WRITTEN TASK: Retype the lines exactly, from the start of the records through the line containing "Capacidade de decodificação: 4".

Transcribed page contents:

§ §

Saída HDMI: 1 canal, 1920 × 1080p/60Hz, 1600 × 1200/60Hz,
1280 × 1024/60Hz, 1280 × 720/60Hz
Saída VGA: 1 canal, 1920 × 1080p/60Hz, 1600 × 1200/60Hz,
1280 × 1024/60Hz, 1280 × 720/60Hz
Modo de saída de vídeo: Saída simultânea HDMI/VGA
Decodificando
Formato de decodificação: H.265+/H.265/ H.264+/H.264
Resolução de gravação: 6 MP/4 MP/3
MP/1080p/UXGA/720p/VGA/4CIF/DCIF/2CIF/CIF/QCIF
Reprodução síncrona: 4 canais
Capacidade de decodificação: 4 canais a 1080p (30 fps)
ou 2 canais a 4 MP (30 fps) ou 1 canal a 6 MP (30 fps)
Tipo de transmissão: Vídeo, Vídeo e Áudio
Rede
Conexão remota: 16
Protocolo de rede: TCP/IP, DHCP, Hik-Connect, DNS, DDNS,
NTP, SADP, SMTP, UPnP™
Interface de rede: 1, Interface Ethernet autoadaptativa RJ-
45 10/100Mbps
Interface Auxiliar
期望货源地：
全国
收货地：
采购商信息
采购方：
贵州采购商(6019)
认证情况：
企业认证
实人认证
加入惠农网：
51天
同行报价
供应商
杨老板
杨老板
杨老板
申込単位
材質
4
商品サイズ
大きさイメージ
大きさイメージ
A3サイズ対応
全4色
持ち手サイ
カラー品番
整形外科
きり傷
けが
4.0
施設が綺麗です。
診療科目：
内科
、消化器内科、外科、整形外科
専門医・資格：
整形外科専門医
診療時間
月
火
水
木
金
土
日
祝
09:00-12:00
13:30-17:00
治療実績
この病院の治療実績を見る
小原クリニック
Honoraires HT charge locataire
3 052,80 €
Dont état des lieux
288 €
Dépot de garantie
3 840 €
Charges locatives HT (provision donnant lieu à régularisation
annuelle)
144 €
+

§ §

EXERCISE ANSWER:
Saída HDMI: 1 canal, 1920 × 1080p/60Hz, 1600 × 1200/60Hz,
1280 × 1024/60Hz, 1280 × 720/60Hz
Saída VGA: 1 canal, 1920 × 1080p/60Hz, 1600 × 1200/60Hz,
1280 × 1024/60Hz, 1280 × 720/60Hz
Modo de saída de vídeo: Saída simultânea HDMI/VGA
Decodificando
Formato de decodificação: H.265+/H.265/ H.264+/H.264
Resolução de gravação: 6 MP/4 MP/3
MP/1080p/UXGA/720p/VGA/4CIF/DCIF/2CIF/CIF/QCIF
Reprodução síncrona: 4 canais
Capacidade de decodificação: 4 canais a 1080p (30 fps)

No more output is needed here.